Dinukil oleh Abul-Hartis dari islamqa.info

2 comments:

  1. bismillah...
    Pak ustadz, saya mnta tlong dngan sangat jelaskan seputar ilmu kimia. krna ada yg bilang ilmu kimia adalah sihir.
    Jazakumullahu khairan sbelum dan ssudahnya.

    ReplyDelete
  2. Ustadz Askari hafidzahullah menjawab :

    "Agar kesalahpahaman tentang “ilmu kimia” tidak berkelanjutan, maka saya melihat pentingnya untuk menjelaskan hal ini sebagai berikut:

    Perlu diketahui bahwa ilmu kimia yang sering disebutkan oleh para ulama pada zaman dahulu tidaklah sama dengan “ilmu kimia” yang kita kenal di zaman kita sekarang ini yang dipelajari di sekolah-sekolah.

    Ilmu kimia yang dimaksud para ulama terdahulu adalah salah satu jenis ilmu sihir, yang tujuannya adalah berusaha mengubah satu benda yang terbuat dari tembaga atau yang lainnya menjadi emas, atau memiripkannya seperti emas.

    Syaikhul Islam Ibnu Taimiyah rahimahullah berkata:

    وَحَقِيقِيَّةُ الْكِيمِيَاءِ: تَشْبِيهُ الْمَصْنُوعِ بِالْمَخْلُوقِ

    “Hakikat dari ilmu kimia adalah membuat penyerupaan yang dibuat (dari tembaga atau semisalnya, pen.) seperti yang diciptakan (emas asli, pen.).” (Mukhtashar Al-Fatawa Al-Mishriyyah, Ibnu Taimiyah hal. 327)

    Beliau juga berkata:

    وَالسِّحْرُ مِنَ الْكَبَائِرِ وَالْكِيمِيَاءُ مِنَ السِّحْرِ

    “Sihir termasuk dosa besar dan kimia temasuk bagian dari sihir.” (Mukhtashar Al-Fatawa Al-Mishriyyah hal. 329)
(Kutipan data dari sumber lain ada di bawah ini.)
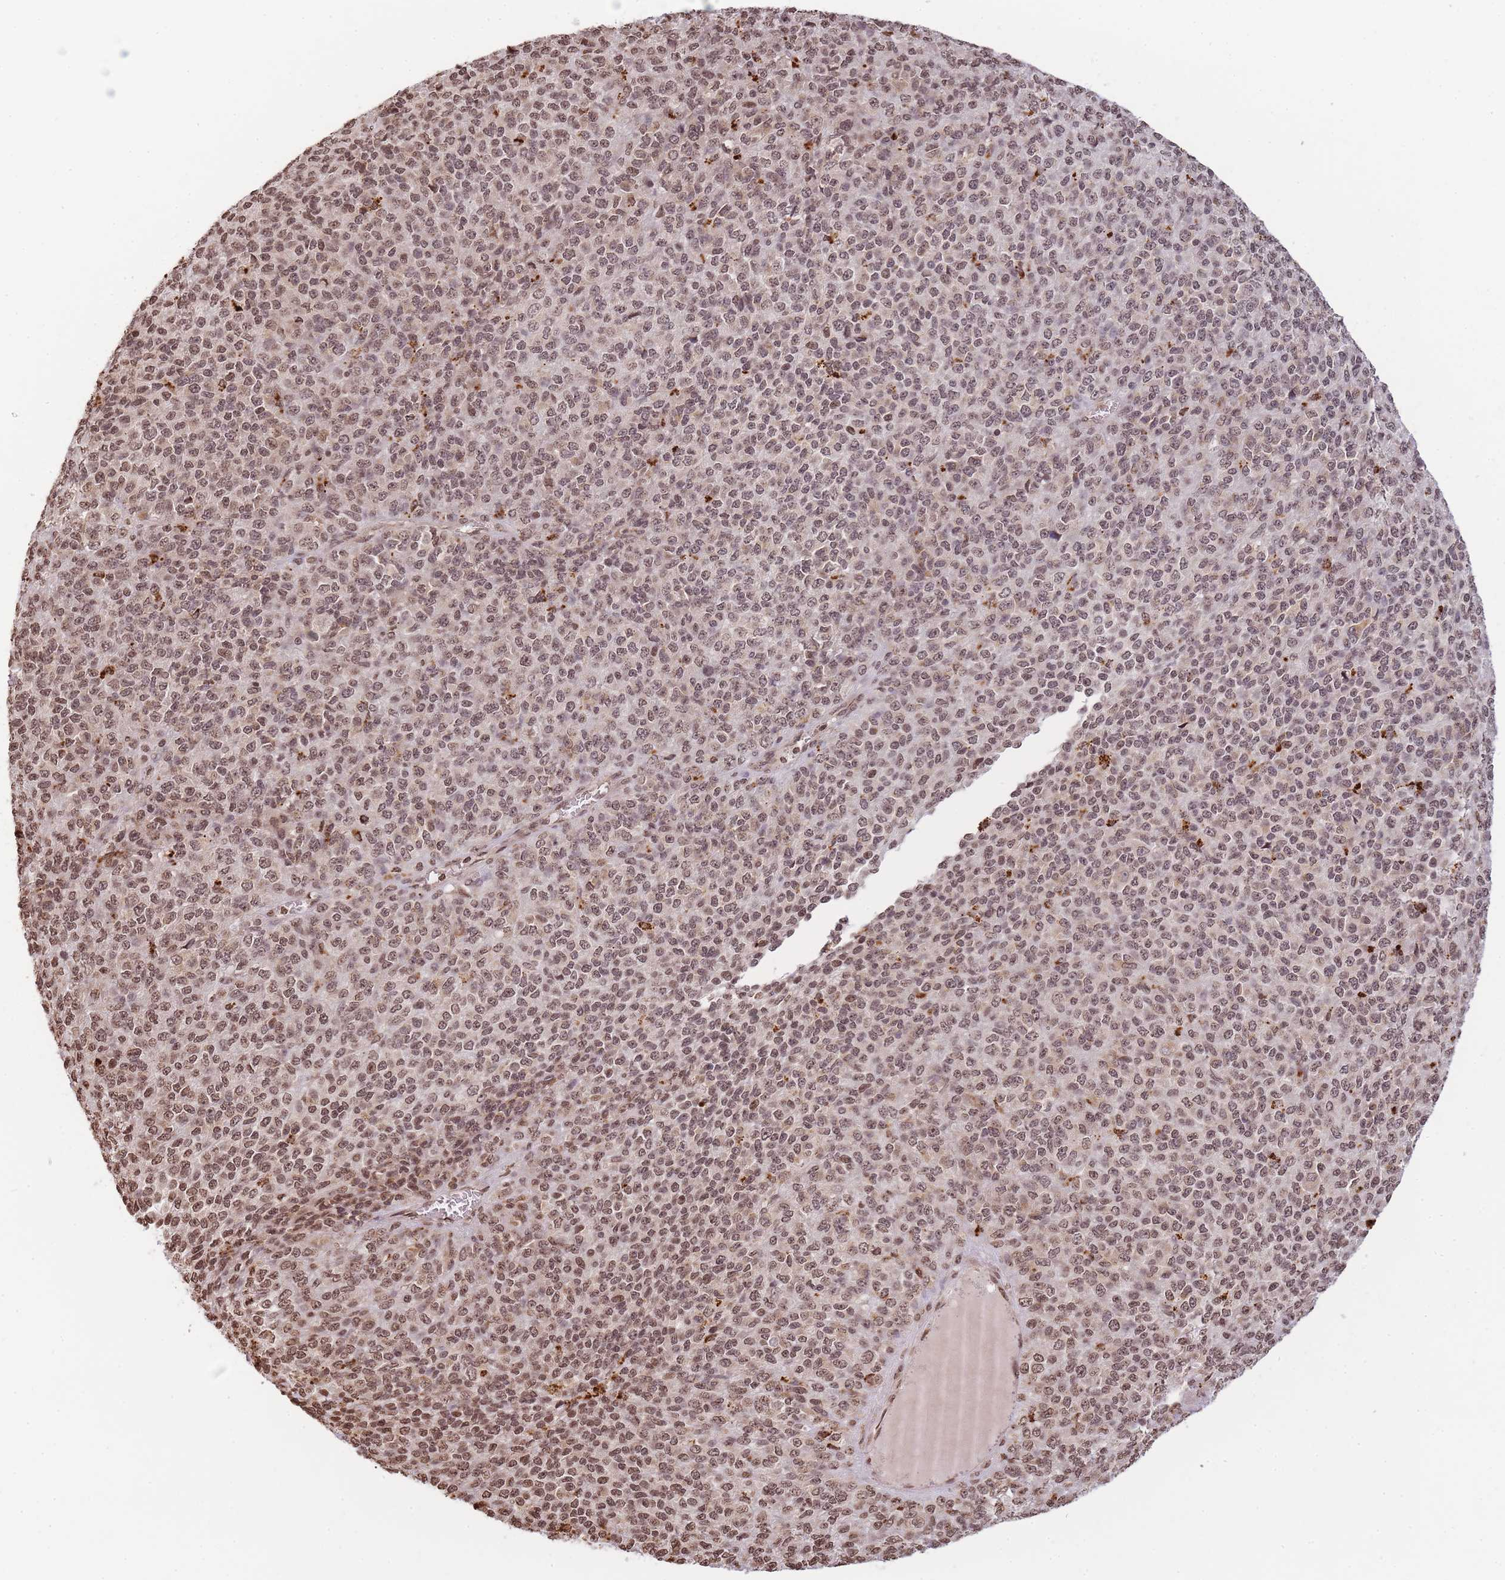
{"staining": {"intensity": "moderate", "quantity": ">75%", "location": "nuclear"}, "tissue": "melanoma", "cell_type": "Tumor cells", "image_type": "cancer", "snomed": [{"axis": "morphology", "description": "Malignant melanoma, Metastatic site"}, {"axis": "topography", "description": "Brain"}], "caption": "Melanoma was stained to show a protein in brown. There is medium levels of moderate nuclear staining in about >75% of tumor cells.", "gene": "WWTR1", "patient": {"sex": "female", "age": 56}}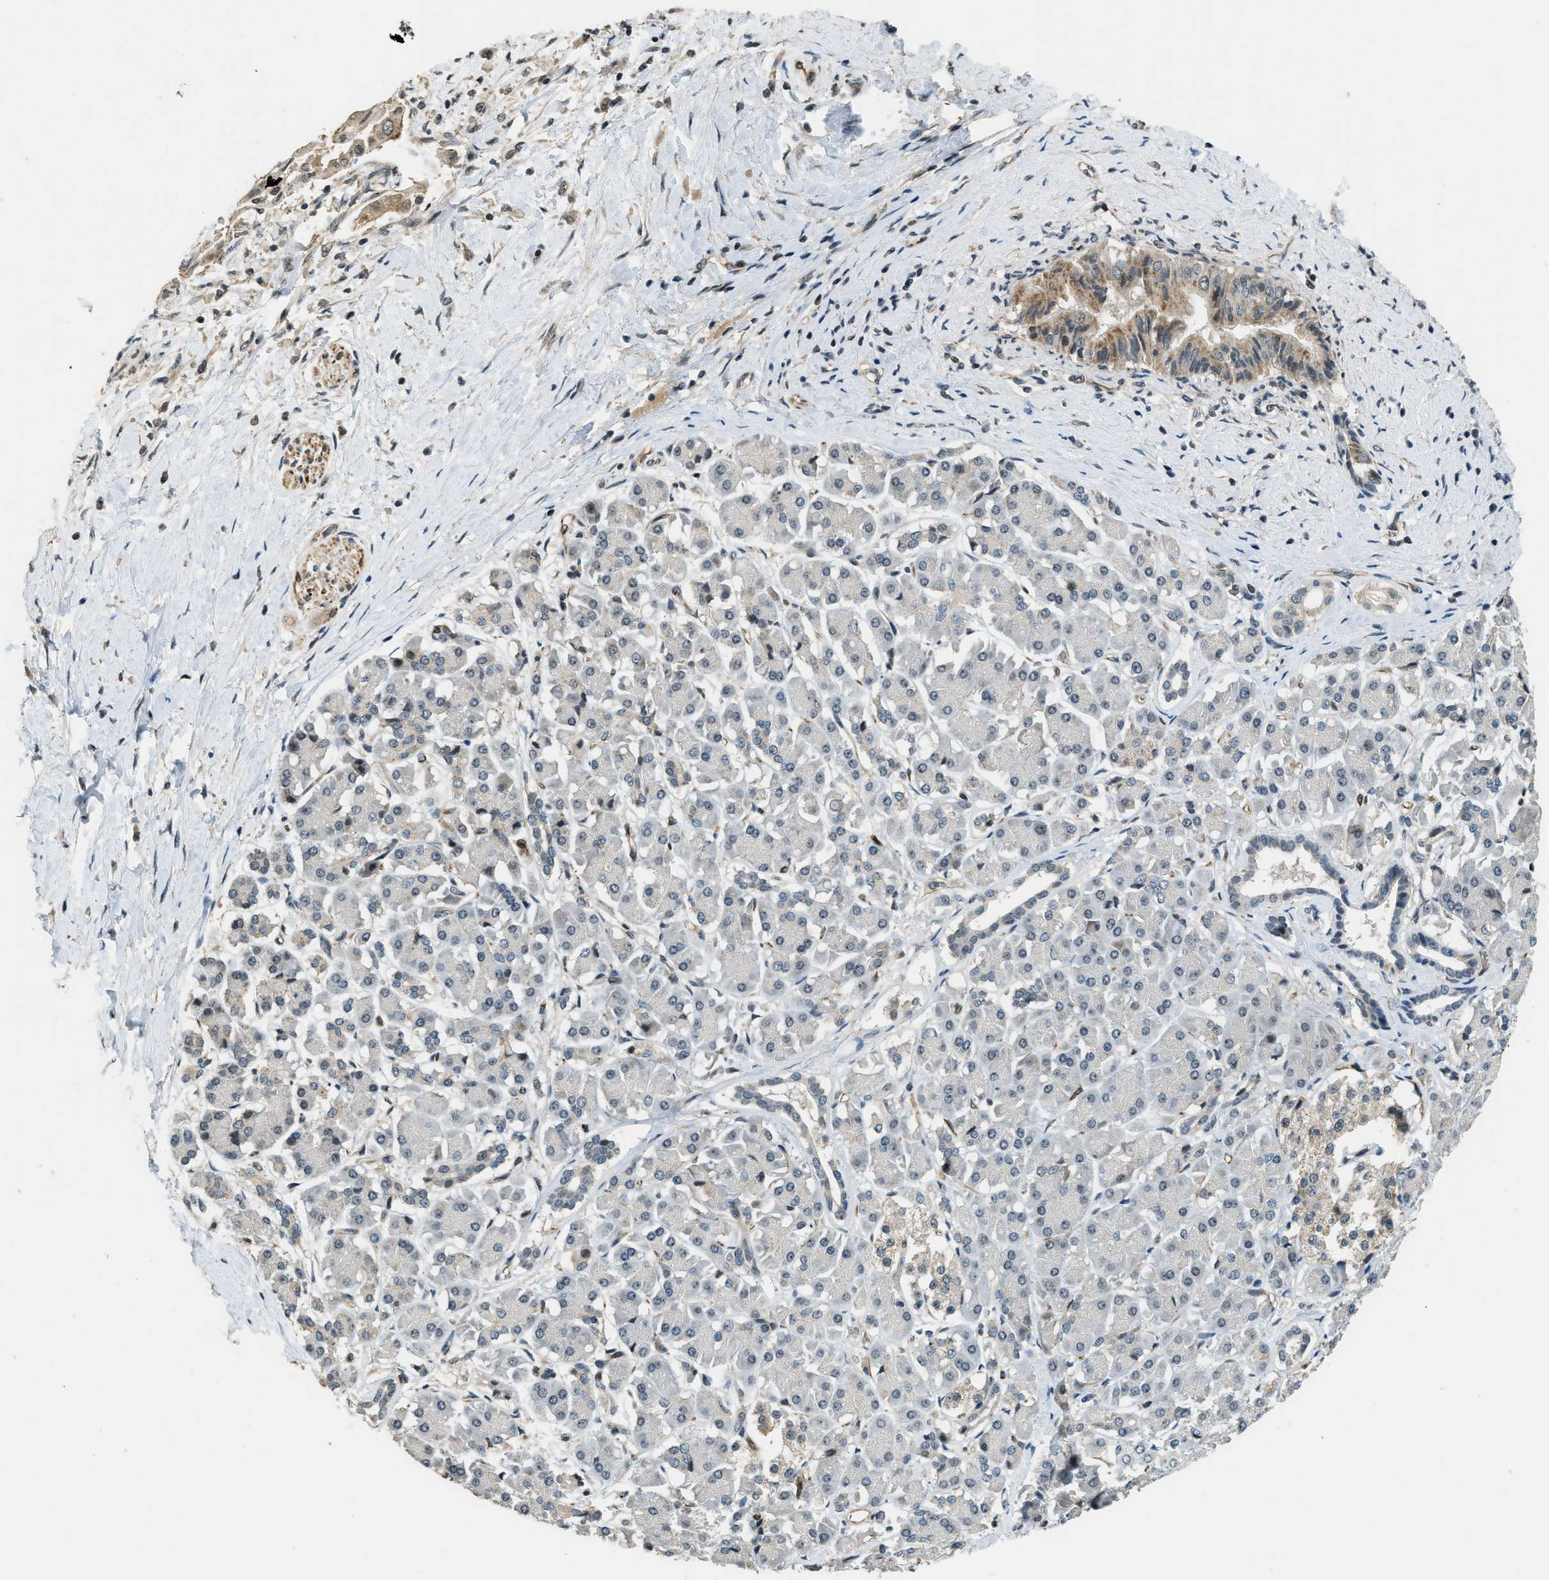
{"staining": {"intensity": "moderate", "quantity": ">75%", "location": "cytoplasmic/membranous"}, "tissue": "pancreatic cancer", "cell_type": "Tumor cells", "image_type": "cancer", "snomed": [{"axis": "morphology", "description": "Adenocarcinoma, NOS"}, {"axis": "topography", "description": "Pancreas"}], "caption": "IHC image of pancreatic cancer (adenocarcinoma) stained for a protein (brown), which shows medium levels of moderate cytoplasmic/membranous staining in about >75% of tumor cells.", "gene": "MED21", "patient": {"sex": "male", "age": 55}}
    Inilah yang dikatakan oleh Abu Yusuf Ya’qub bin Ibrahim, salah seorang murid Abu Hanifah:

    مَنْ طَلَبَ الْمَالِ بِالْكِيمِيَاءِ أَفْلَسَ

    “Barangsiapa mencari harta dengan cara ‘kimia’ maka dia bangkrut.” (Tadzkiratul Huffazh, Adz-Dzahabi, 1/293, Al-Kamil, Ibnu ‘Adi, 7/145, Al-Kifayah fi Ilmir Riwayah, Al-Khathib Al-Baghdadi, 1/142)

    Sebagai tambahan referensi, silakan lihat penjelasan panjang lebar Syaikhul Islam Ibnu Taimiyah rahimahullah tentang ilmu kimia dalam Majmu’ Al-Fatawa (29/368-388).

    Al-Lajnah Ad-Da’imah ditanya dengan pertanyaan sebagai berikut:

    “Saya membaca di sebagian kitab bahwa ilmu kimia merupakan salah satu jenis ilmu sihir. Apakah ini benar? Sekadar diketahui bahwa saya mendengar tentang sebuah kitab karya Ibnul Qayyim yang berjudul Buthlanul Kimiya’ min Arba’ina Wajhan (Batilnya Ilmu Kimia dari 40 Sisi).

    Apakah praktik kimia yang dilakukan di sekolah-sekolah dan universitas-universitas untuk mempelajari zat-zat tertentu dan unsur-unsurnya adalah haram atau tidak, ditinjau dari kedudukannya sebagai ilmu sihir? Padahal saya telah mengikuti sebagian praktik tersebut di sekolah. Saya tidak melihat pengaruh apapun tentang adanya sihir, seperti masuknya jin, mantera-mantera, dan yang semisalnya. Berikanlah faedah untuk kami. Semoga Allah l memberi anda faedah.”

    Maka Al-Lajnah (Lembaga Fatwa) menjawab:

    “Ilmu kimia yang dipelajari oleh para pelajar di sekolah bukanlah termasuk jenis kimia yang dilarang oleh para ulama. Mereka berkata bahwa itu adalah sihir. Mereka memperingatkan manusia darinya dan menyebutkan dalil-dalil tentang kebatilannya.

    Mereka juga menjelaskan bahwa itu adalah penipuan dan pengaburan. Para pembuatnya menyangka bahwa mereka mengubah besi –misalnya– menjadi emas dan tembaga menjadi perak.

    Mereka menipu manusia dengannya serta memakan harta manusia dengan cara yang batil.

    Adapun yang dipelajari di sekolah-sekolah pada zaman ini adalah mengurai satu zat ke dalam beberapa unsur yang tergabung di dalamnya, atau mengubah beberapa unsur menjadi senyawa (gabungan beberapa unsur tersebut) yang sifatnya berbeda dengan unsur-unsur penyusunnya, dengan membuat dan melakukan cara-cara yang telah ditentukan. Maka, ini adalah hakikat yang benar-benar terjadi.

    Berbeda dengan kimia yang dimaksud (sebelumnya) yang merupakan pengaburan dan penipuan. (Ilmu kimia yang sekarang ini) bukan termasuk jenis sihir yang telah disebutkan dan diperingatkan tentang haramnya dalam nash-nash Al-Kitab dan As-Sunnah. Semoga Allah l memberi taufiq. Shalawat dan salam atas Nabi kita Muhammad n, keluarga dan para sahabatnya.

    Ketua: Abdul Aziz bin Abdillah bin Baz

    Wakil Ketua: Abdurrazzaq Afifi

    Anggota: Abdullah bin Ghudayyan (Fatawa Al-Lajnah Ad-Da’imah, fatwa no. 11137)

    Demikian pula penjelasan Al-Allamah Ibnu Utsaimin rahimahullh tentang bolehnya mempelajari ilmu kimia yang dikenal sekarang ini dalam Kitab Al-Ilmi (hal. 141)."